I did not at the time know that six months earlier, conservative commentator Ben Shapiro had made a case for facts overs feelings in a video now viewed on YouTube more than five million times. I was late in seeing how people had congregated on opposite sides of the media dome…
…waiting for the whiff of offense, at which would fly at each other and fight to the virtual death, over what qualified as pain and who had the right to claim it. Those of us who did not want to join in that action were struck by how viciously participants went at it…
…how intent they were on the ritualistic punishment of others. Submitting purported perpetrators to condemnation and debasement was de rigueur, not in order that the accused could offer an apology (or, not only an apology), or money, or to wait for a day in actual court.
What was …required was the recognition that a wrong had been done, the pain of which would compound until the accuser was ground down, their power stripped and thus, the logic went, lifting the pain, fanfare and grave tones and exhumed trauma transforming it into a badge worn...
... by the new victors. Those caught in the strobe of digital vigilantism were variously bewildered, frightened, belligerent and in denial.
Suggestions that an errant tweet or a bad date or verbal misunderstanding might be settled privately, or chalked up to common disagreement, or allowed to die in the memory hole, were brushed aside or met with hostility. (In any case, the Internet had sealed up the memory hole.)
Explanations from the accused that he or she remembered an incident differently, or had not meant harm, or had absolutely no idea what was going on here, were shouted down: were the accused trying to weasel out, or would they renounce their transgressions?
I was alarmed by the lack of skepticism, by the virulence or thoughtlessness with which people mashed their ❤ buttons. Were people not troubled that a claim of sexual harassment on the word of someone they did not know might not have a basis in fact?
That they were branding someone a racist based on a retweet of a retweet of a retweet?
Did they not see themselves as looking for reasons to be angry, fueling up for the next fight, if often, it must be said, under the scrim of anonymity, though who could blame them for not wanting to risk having abuse rain down on their heads like holy fire?
The anonymity struck me too coy by half; also, strategic. I could appreciate that someone who said they’d experienced trauma might not want to confront the person who’d hurt them. But the retribution the accusations unleashed, there was no way to scale them.

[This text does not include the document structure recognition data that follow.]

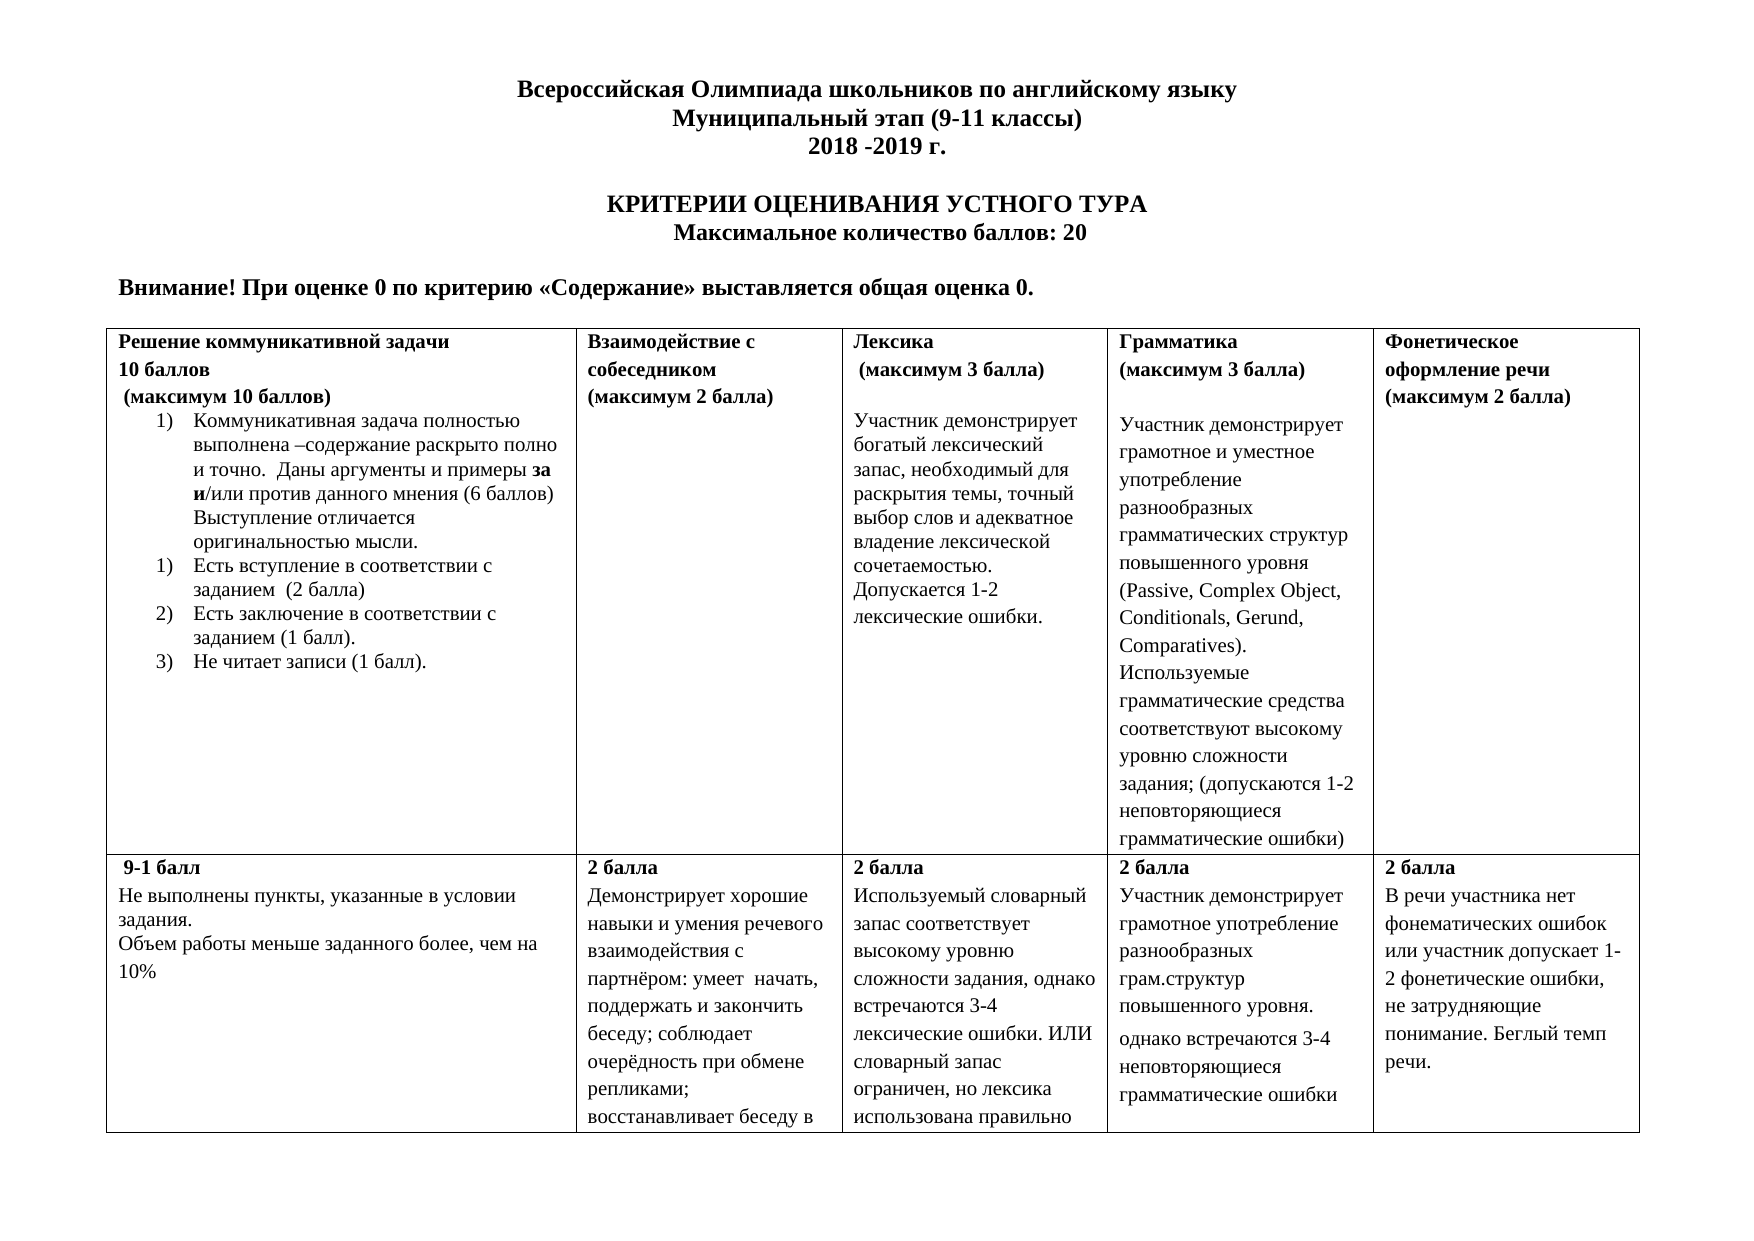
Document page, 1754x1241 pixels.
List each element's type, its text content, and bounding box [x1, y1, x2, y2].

table_header Решение коммуникативной задачи 10 баллов (максимум 10 баллов) Коммуникативная задача полностью выполнена –содержание раскрыто полно и точно. Даны аргументы и примеры за и/или против данного мнения (6 баллов) Выступление отличается оригинальностью мысли. Есть вступление в соответствии с заданием (2 балла) Есть заключение в соответствии с заданием (1 балл). Не читает записи (1 балл). [107, 329, 576, 854]
table_header Взаимодействие с собеседником (максимум 2 балла) [577, 329, 842, 854]
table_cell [577, 855, 842, 1132]
table_header Грамматика (максимум 3 балла) Участник демонстрирует грамотное и уместное употребление разнообразных грамматических структур повышенного уровня (Passive, Complex Object, Conditionals, Gerund, Comparatives). Используемые грамматические средства соответствуют высокому уровню сложности задания; (допускаются 1-2 неповторяющиеся грамматические ошибки) [1108, 329, 1373, 854]
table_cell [1108, 855, 1373, 1132]
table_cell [843, 855, 1107, 1132]
table_header Фонетическое оформление речи (максимум 2 балла) [1374, 329, 1639, 854]
text Муниципальный этап (9-11 классы) [118, 103, 1636, 131]
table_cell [1374, 855, 1639, 1132]
text Максимальное количество баллов: 20 [118, 218, 1636, 245]
text Всероссийская Олимпиада школьников по английскому языку [118, 74, 1636, 103]
text 2018 -2019 г. [118, 131, 1636, 160]
text КРИТЕРИИ ОЦЕНИВАНИЯ УСТНОГО ТУРА [118, 189, 1636, 218]
table_header Лексика (максимум 3 балла) Участник демонстрирует богатый лексический запас, необходимый для раскрытия темы, точный выбор слов и адекватное владение лексической сочетаемостью. Допускается 1-2 лексические ошибки. [843, 329, 1107, 854]
text Внимание! При оценке 0 по критерию «Содержание» выставляется общая оценка 0. [118, 273, 1636, 300]
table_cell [107, 855, 576, 1132]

Very few people can withstand hundreds of thousands of people yelling at them at once, with having their homes spray-painted with the word RAPIST and their children targeted for death.

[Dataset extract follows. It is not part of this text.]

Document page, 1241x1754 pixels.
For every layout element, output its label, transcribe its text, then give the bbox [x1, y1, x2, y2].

Those who saw these campaigns as retrogressive would sometimes wade in to cool things down, whereupon they were set upon, resulting in a lot of people wanting to stay the fuck out of the whole thing.
I was not good at staying out of the whole thing, at not saying the quiet part out loud, at not seeing an Internet populated with people in a love affair with pain.
I pictured them spending private time raking their fingernails over themselves to open new access points, to keep the wounds fresh. The accused, in the meantime, sometimes became suicidal, or went into hiding, or embarked on apology tours meant to appease the accusers…
…but which instead cast the accused in neon that blinked, “DIRECT YOUR OUTRAGE HERE!” And if on some level people intuited these things could get out of hand, could turn the aggrieved into the aggressor, maybe, the rationale went, the destruction of certain people...
... was necessary for society to progress, to give the previously marginalized or abused or dismissed full voice. In her 1972 essay, “The Women’s Movement,” Joan Didion wrote, “To make an omelette, you need not only those broken eggs but someone ‘oppressed’ to beat them...
... Every revolutionist is presumed to understand that, and also every woman, which either does or does not make 51 percent of the population of the United States a potentially revolutionary class.” Did I see much of the current movement, the new revolution, as driven by women?
I did. I knew it was, and I knew because it was so cyclonically powerful.